* GIVEN TASK *
Reproduce each of the records below word for word, with no changes.

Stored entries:
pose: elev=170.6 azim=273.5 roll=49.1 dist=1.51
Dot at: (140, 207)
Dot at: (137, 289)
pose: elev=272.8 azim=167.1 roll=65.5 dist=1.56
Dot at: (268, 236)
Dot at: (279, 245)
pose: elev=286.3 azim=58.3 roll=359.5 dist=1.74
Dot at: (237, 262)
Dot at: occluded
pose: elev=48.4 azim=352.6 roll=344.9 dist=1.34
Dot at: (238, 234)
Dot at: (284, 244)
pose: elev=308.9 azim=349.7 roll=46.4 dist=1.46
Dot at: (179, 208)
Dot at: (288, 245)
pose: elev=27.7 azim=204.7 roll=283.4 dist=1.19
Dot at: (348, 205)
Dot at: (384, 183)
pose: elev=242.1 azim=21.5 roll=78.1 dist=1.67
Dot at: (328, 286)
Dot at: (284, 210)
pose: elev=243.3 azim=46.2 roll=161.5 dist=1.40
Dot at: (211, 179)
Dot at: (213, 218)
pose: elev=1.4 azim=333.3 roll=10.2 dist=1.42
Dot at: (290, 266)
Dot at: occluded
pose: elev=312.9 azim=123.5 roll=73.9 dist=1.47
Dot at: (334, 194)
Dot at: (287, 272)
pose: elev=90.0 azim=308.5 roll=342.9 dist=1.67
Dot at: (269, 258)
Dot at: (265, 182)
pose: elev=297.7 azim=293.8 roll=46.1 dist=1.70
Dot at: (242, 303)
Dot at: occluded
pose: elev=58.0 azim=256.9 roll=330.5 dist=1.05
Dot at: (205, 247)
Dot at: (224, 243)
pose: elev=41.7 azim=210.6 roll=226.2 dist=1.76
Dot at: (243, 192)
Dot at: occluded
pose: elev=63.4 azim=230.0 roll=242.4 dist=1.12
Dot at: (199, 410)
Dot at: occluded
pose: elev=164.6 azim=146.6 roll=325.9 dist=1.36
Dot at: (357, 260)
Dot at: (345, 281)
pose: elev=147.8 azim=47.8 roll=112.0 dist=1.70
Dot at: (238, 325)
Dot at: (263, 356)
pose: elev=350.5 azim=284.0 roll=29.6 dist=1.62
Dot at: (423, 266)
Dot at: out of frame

* TASK SOLUTION *
pose: elev=170.6 azim=273.5 roll=49.1 dist=1.51
Dot at: (140, 207)
Dot at: (137, 289)
pose: elev=272.8 azim=167.1 roll=65.5 dist=1.56
Dot at: (268, 236)
Dot at: (279, 245)
pose: elev=286.3 azim=58.3 roll=359.5 dist=1.74
Dot at: (237, 262)
Dot at: occluded
pose: elev=48.4 azim=352.6 roll=344.9 dist=1.34
Dot at: (238, 234)
Dot at: (284, 244)
pose: elev=308.9 azim=349.7 roll=46.4 dist=1.46
Dot at: (179, 208)
Dot at: (288, 245)
pose: elev=27.7 azim=204.7 roll=283.4 dist=1.19
Dot at: (348, 205)
Dot at: (384, 183)
pose: elev=242.1 azim=21.5 roll=78.1 dist=1.67
Dot at: (328, 286)
Dot at: (284, 210)
pose: elev=243.3 azim=46.2 roll=161.5 dist=1.40
Dot at: (211, 179)
Dot at: (213, 218)
pose: elev=1.4 azim=333.3 roll=10.2 dist=1.42
Dot at: (290, 266)
Dot at: occluded
pose: elev=312.9 azim=123.5 roll=73.9 dist=1.47
Dot at: (334, 194)
Dot at: (287, 272)
pose: elev=90.0 azim=308.5 roll=342.9 dist=1.67
Dot at: (269, 258)
Dot at: (265, 182)
pose: elev=297.7 azim=293.8 roll=46.1 dist=1.70
Dot at: (242, 303)
Dot at: occluded
pose: elev=58.0 azim=256.9 roll=330.5 dist=1.05
Dot at: (205, 247)
Dot at: (224, 243)
pose: elev=41.7 azim=210.6 roll=226.2 dist=1.76
Dot at: (243, 192)
Dot at: occluded
pose: elev=63.4 azim=230.0 roll=242.4 dist=1.12
Dot at: (199, 410)
Dot at: occluded
pose: elev=164.6 azim=146.6 roll=325.9 dist=1.36
Dot at: (357, 260)
Dot at: (345, 281)
pose: elev=147.8 azim=47.8 roll=112.0 dist=1.70
Dot at: (238, 325)
Dot at: (263, 356)
pose: elev=350.5 azim=284.0 roll=29.6 dist=1.62
Dot at: (423, 266)
Dot at: out of frame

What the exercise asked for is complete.